|
Muszę powiedzieć, że po wpisach dokonanych przeze mnie na niniejszym forum, zacząłem
być postrzegany przez niektórych działaczy PZW jako wróg tej organizacji i człowiek, który
stara się od środka rozwalić istniejący od 50. lat XX wieku społeczno-socjalistyczny
porządek rzeczy. Uważam, że ani jednym wpisem takiej postawy nie zaprezentowałem, a
więc odwrotnie całym swoim dotychczasowym życiem wędkarskim deklarowałem
sentyment do PZW i starałem się rozważać, co zrobić w jej ramach, abyśmy któregoś dnia
nie obudzili się z przysłowiową "ręką w nocniku". Wytykałem raczej nasze postawy, jako
szeregowych wędkarzy, które, co tu mówić, wyrządzają w wielu przypadkach dużo złego,
a nie są, tak jak to wymaga obecna sytuacja, odpowiednio dyscyplinowane i regulowane
przez działaczy-decydentów w imię powszechnego i maksymalnie realizowanego dostępu
do łowisk, itp.
Ale nie o to, tu chodzi, gdyż chcę nawiązać w tym wpisie do idei tworzenia w ramach PZW
tzw. "łowisk klubowych".
Podobnie jak wielu z Kolegów uważam, że jest to bardzo sympatyczny film, oddający
atmosferę kameralnych, rasowych łowów pstrągowo-lipieniowych, bez tego całego
nadmuchanego reklamowego szpanu towarzyszącego większości tego rodzaju filmikom.

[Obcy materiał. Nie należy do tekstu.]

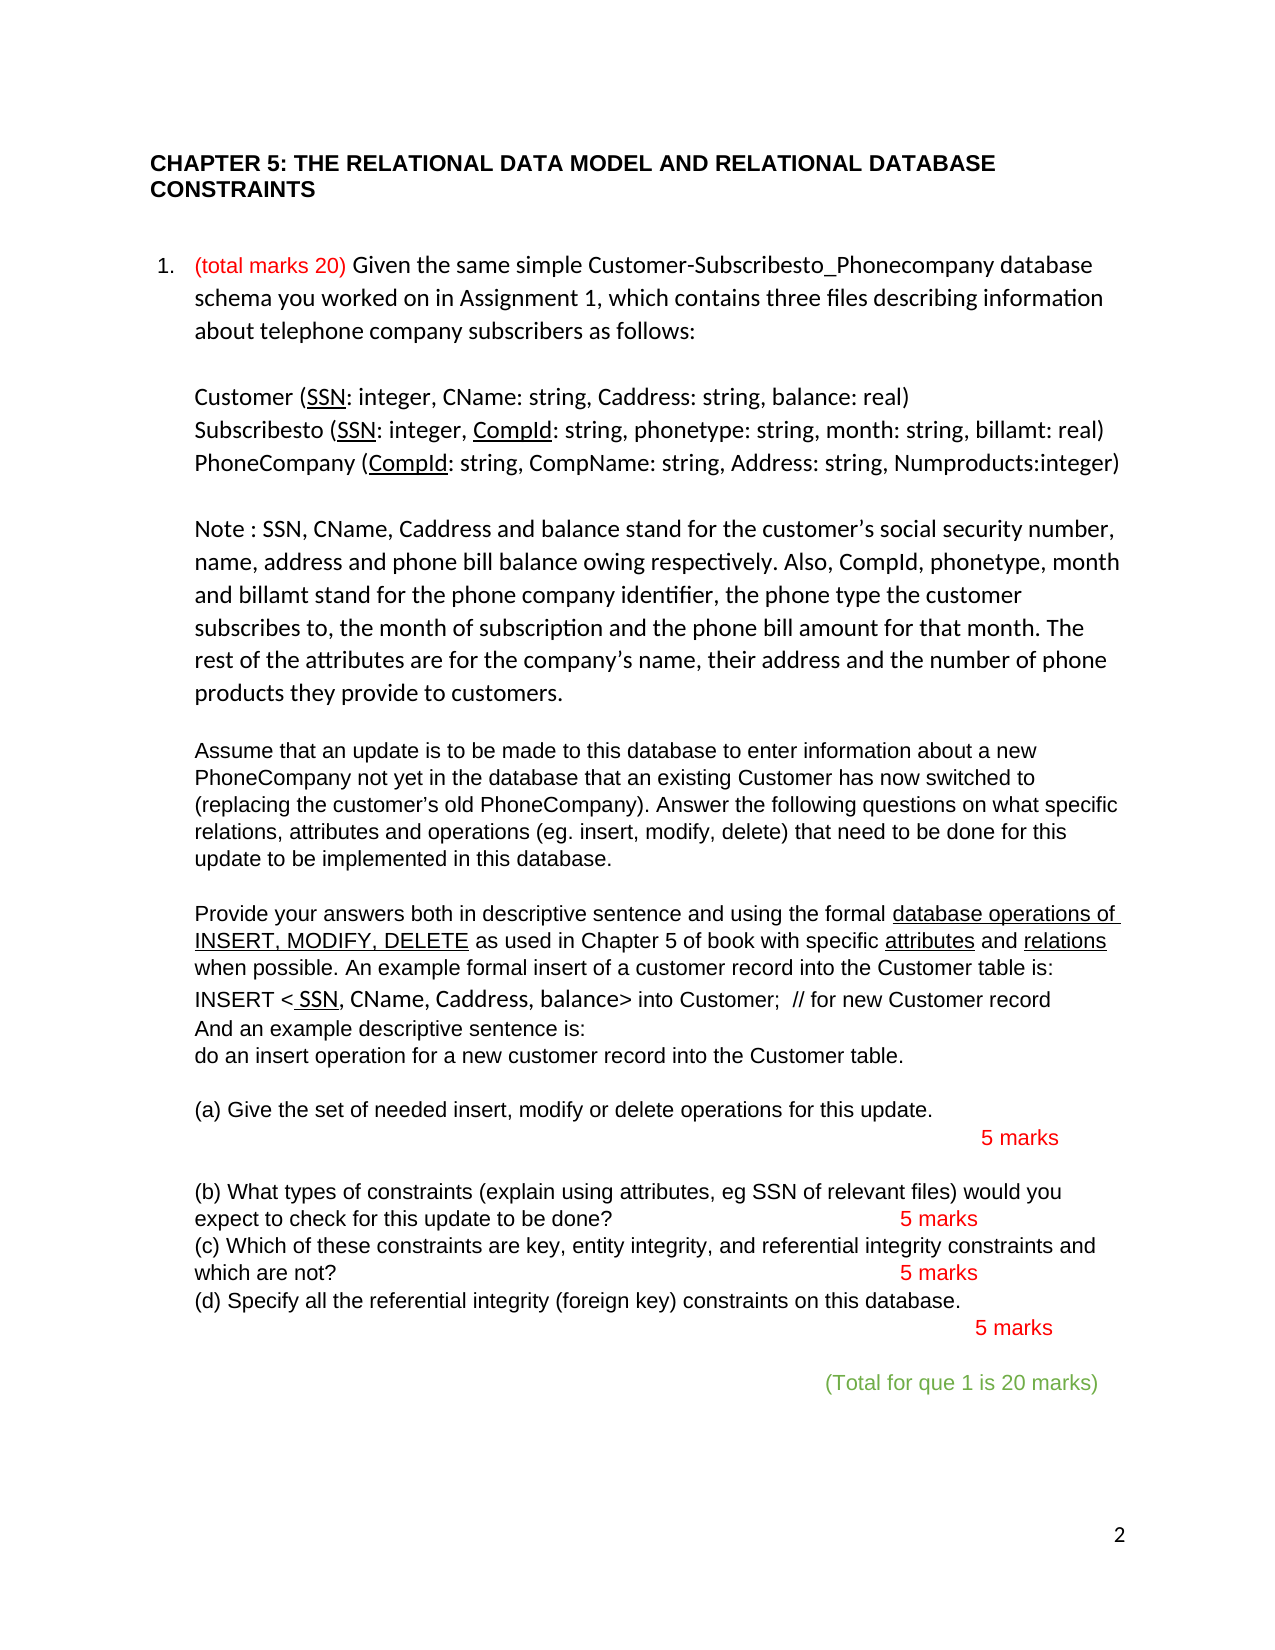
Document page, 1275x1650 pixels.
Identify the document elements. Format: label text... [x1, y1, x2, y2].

list (Total for que 1 is 20 marks) [194, 1342, 1125, 1395]
text CHAPTER 5: THE RELATIONAL DATA MODEL AND RELATIONAL DATABASE CONSTRAINTS [150, 150, 1125, 203]
list Assume that an update is to be made to this database to enter information about a new PhoneCompany not yet in the database that an existing Customer has now switched to (replacing the customer’s old PhoneCompany). Answer the following questions on what specific relations, attributes and operations (eg. insert, modify, delete) that need to be done for this update to be implemented in this database. [194, 738, 1125, 872]
list (c) Which of these constraints are key, entity integrity, and referential integrity constraints and which are not? 5 marks [194, 1233, 1125, 1286]
list Customer (SSN: integer, CName: string, Caddress: string, balance: real) [194, 348, 1125, 412]
list (d) Specify all the referential integrity (foreign key) constraints on this database. 5 marks [194, 1287, 1125, 1340]
list Provide your answers both in descriptive sentence and using the formal database operations of INSERT, MODIFY, DELETE as used in Chapter 5 of book with specific attributes and relations when possible. An example formal insert of a customer record into the Customer table is: INSERT < SSN, CName, Caddress, balance> into Customer; // for new Customer record [194, 901, 1125, 1013]
list (a) Give the set of needed insert, modify or delete operations for this update. 5 marks [194, 1097, 1125, 1177]
list And an example descriptive sentence is: do an insert operation for a new customer record into the Customer table. [194, 1016, 1125, 1068]
list Note : SSN, CName, Caddress and balance stand for the customer’s social security number, name, address and phone bill balance owing respectively. Also, CompId, phonetype, month and billamt stand for the phone company identifier, the phone type the customer subscribes to, the month of subscription and the phone bill amount for that month. The rest of the attributes are for the company’s name, their address and the number of phone products they provide to customers. [194, 480, 1125, 708]
list (b) What types of constraints (explain using attributes, eg SSN of relevant files) would you expect to check for this update to be done? 5 marks [194, 1179, 1125, 1231]
list Subscribesto (SSN: integer, CompId: string, phonetype: string, month: string, billamt: real) [194, 414, 1125, 445]
list PhoneCompany (CompId: string, CompName: string, Address: string, Numproducts:integer) [194, 447, 1125, 478]
list (total marks 20) Given the same simple Customer-Subscribesto_Phonecompany database schema you worked on in Assignment 1, which contains three files describing information about telephone company subscribers as follows: [157, 249, 1125, 346]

Poza tym film był kręcony na odcinkach warmińskich rzek, do których Olsztyński Klub
Pstrągarzy "Passaria" przy ZO PZW Olsztyn od ponad 20 lat miał wyłączny dostęp i dzięki
temu nie zostały one "zadeptane" przez rzesze wędkarzy, co widać po stanie otaczającej
przyrody. Jako Członek bliźniaczego Klubu Pstrągowego "Głowacz" przy ZO PZW Elbląg,
chcę wywalczyć podobny status dla swojego Klubu na odcinku jednego z rezerwatowych
odcinków Pasłęki, dopuszczonego już wcześniej warunkowo do wędkowania. Uważam, że
nie jest to nic zdrożnego i nie działam tu na bazie zawiści, ale dobrze pojętej zazdrości, gdyż
precedens został już kiedyś zrobiony. Przecież "odcinek klubowy" Passarii działał jednak na
bazie porozumienia Wojewódzkiego Konserwatora Przyrody i ZO PZW.
Dlatego gorąco namawiam zainteresowane Kluby, żeby tam, gdzie jest to możliwe,
występowały do RDOŚ i ZO PZW o utworzenie "odcinków klubowych". Ich powstanie
byłoby gestem Władz w kierunku grupy ludzi, której autentycznie zależy i chce mieć za to,
coś wyłącznie dla siebie. Przecież, to taka ludzka cecha. Życzę przy tym Decydentom, żeby
nie upatrywali tego rodzaju rozwiązań, jako niebezpieczeństwa grożącego istnieniu PZW, bo
na pewno nie takie działania, jeżeli wogóle, to spowodują.